Octane is a powerful plugin synthesizer built with the JUCE framework. The flexibility of Octane lies in its four anti-aliasing wavetable oscillators, which support preset waveforms as well as user waveforms imported from an audio file.
- Intuituve drag-and-drop modulation routing system
- 4 band-limited, anti-aliasing wavetable oscillators
- 6 voices of polyphony
- Four LFOs with customizable wave shapes
Wavetable synthesis is a type of digital audio synthesis which produces waveforms based on data stored in a 'wavetable'. A wavetable is a digital representation of a single cycle of some waveform- usually stored as a small, single-channel audio file. A wavetable oscillator works based on interpolation between sample values in the wavetable. Each call for the next sample from the oscillator will advance the point in the wavetable from which the next sample will be calculatd. The oscillator's phase within the wavetable is advanced based on the oscillator's frequency. In other words, wavetable synths work by calculating sample values based on cycling through the wavetable at the given frequency.
In practice this means that wavetable synthesizers like Octane are a great tool for creating rich synth sounds beyond the limits of other types of synthesis. This provides a world of flexibility and options for musicians and producers.
Since wavetable synthesis works by reproducing a waveform based on interpolating between table values to reproduce a waveform at any frequency, the upper harmonics of that waveform change along with the oscillator's frequency. This is where the nature of digital audio poses an issue. At higher pitches, this means that many of the waveform's upper harmonics surpass the Nyquist frequency. The Nyquist frequency is equal to one half the oscillator's sample rate. 44.1kHz is a widely favored sample rate for this reason, the Nyquist frequency is 22.05kHz-- just outside the upper limits of human hearing. The upper harmonics above the Nyquist frequency are reproduced at a lower frequency than the fundamental thanks to the phenomenon of aliasing. At higher pitches, aliasing can result in very unpleasant distortion in the oscillator's sound.
To prevent that distortion, I made use of a concept known as bandlimiting. Bandlimiting allows the upper harmonics which pass the Nyquist frequency to be removed from the signal while all others remain intact. The process of creating band-limited wavetables requires a bit of more complex math but the core concept is fairly simple.
Each oscillator has a a set of 10 wavetables; each of which has had all its harmonics above some frequency removed. The process of generating these tables is the core of the bandlimiting algorithm. Each table goes through this process with its own maximum frequecy.
- The original wavetable is represented as an array of complex numbers. The imaginary part of the array stores the wave data, while the real part values are all set to zero to start.
- The complex number arrays are put into a Fast Fourier Transform algorithm to convert the wave from the time domain to the frequency domain.
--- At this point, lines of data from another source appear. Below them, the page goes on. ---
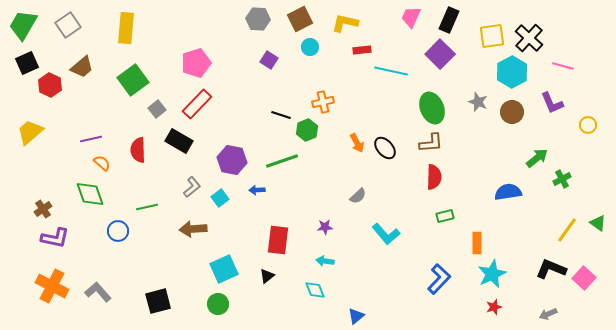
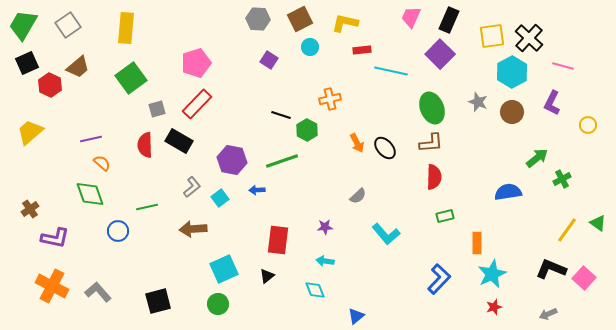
brown trapezoid at (82, 67): moved 4 px left
green square at (133, 80): moved 2 px left, 2 px up
orange cross at (323, 102): moved 7 px right, 3 px up
purple L-shape at (552, 103): rotated 50 degrees clockwise
gray square at (157, 109): rotated 24 degrees clockwise
green hexagon at (307, 130): rotated 10 degrees counterclockwise
red semicircle at (138, 150): moved 7 px right, 5 px up
brown cross at (43, 209): moved 13 px left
- The array members which represent harmonics above the wavetable's designated maximum frequency are set to zero.
- The complex number arrays are again put into the FFT algorithm to convert the frequency domain representation of the wave back into a discrete time representation.
- The maximum frequency is divided by two and the next table is created.
Based on its spectral content, each table has a designated frequency range. The function to get the next sample from the oscillator requires a frequency parameter which is needed to determine which table should be used to calculate the output sample.